Copy out, without alteration, the lines of the records below, from the line containing "scientific name: Cassytha filiformis" through the line containing "country: Japan", including both of those lines.

§ DATA SECTION:
********

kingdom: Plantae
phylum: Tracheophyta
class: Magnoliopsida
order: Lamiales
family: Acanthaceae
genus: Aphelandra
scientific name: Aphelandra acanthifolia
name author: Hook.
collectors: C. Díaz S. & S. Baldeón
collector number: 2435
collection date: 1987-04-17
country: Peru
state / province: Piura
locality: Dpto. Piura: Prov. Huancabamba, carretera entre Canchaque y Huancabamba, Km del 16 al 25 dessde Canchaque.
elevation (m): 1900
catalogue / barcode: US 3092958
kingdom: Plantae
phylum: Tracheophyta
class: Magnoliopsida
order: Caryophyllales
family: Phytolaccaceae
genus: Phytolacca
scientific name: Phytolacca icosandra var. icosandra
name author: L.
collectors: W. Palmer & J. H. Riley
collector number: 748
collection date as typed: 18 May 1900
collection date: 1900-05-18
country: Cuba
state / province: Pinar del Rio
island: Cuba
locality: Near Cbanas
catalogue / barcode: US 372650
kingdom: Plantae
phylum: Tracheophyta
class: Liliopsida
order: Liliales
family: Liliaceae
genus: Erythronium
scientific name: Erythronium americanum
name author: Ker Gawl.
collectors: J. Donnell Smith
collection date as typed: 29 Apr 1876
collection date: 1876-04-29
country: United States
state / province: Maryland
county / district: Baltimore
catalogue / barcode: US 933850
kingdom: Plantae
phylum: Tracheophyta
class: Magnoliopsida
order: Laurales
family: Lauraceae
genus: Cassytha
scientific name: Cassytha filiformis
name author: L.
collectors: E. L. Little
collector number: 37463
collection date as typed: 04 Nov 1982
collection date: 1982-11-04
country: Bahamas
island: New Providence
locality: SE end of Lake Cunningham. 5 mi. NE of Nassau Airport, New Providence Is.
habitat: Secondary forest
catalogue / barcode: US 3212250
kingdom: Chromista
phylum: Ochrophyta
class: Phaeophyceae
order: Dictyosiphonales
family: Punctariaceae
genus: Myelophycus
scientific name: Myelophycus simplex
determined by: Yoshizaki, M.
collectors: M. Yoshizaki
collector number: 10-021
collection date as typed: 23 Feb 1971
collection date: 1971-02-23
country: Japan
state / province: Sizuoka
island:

********

§ RESPONSE TO THIS TASK:
scientific name: Cassytha filiformis
name author: L.
collectors: E. L. Little
collector number: 37463
collection date as typed: 04 Nov 1982
collection date: 1982-11-04
country: Bahamas
island: New Providence
locality: SE end of Lake Cunningham. 5 mi. NE of Nassau Airport, New Providence Is.
habitat: Secondary forest
catalogue / barcode: US 3212250
kingdom: Chromista
phylum: Ochrophyta
class: Phaeophyceae
order: Dictyosiphonales
family: Punctariaceae
genus: Myelophycus
scientific name: Myelophycus simplex
determined by: Yoshizaki, M.
collectors: M. Yoshizaki
collector number: 10-021
collection date as typed: 23 Feb 1971
collection date: 1971-02-23
country: Japan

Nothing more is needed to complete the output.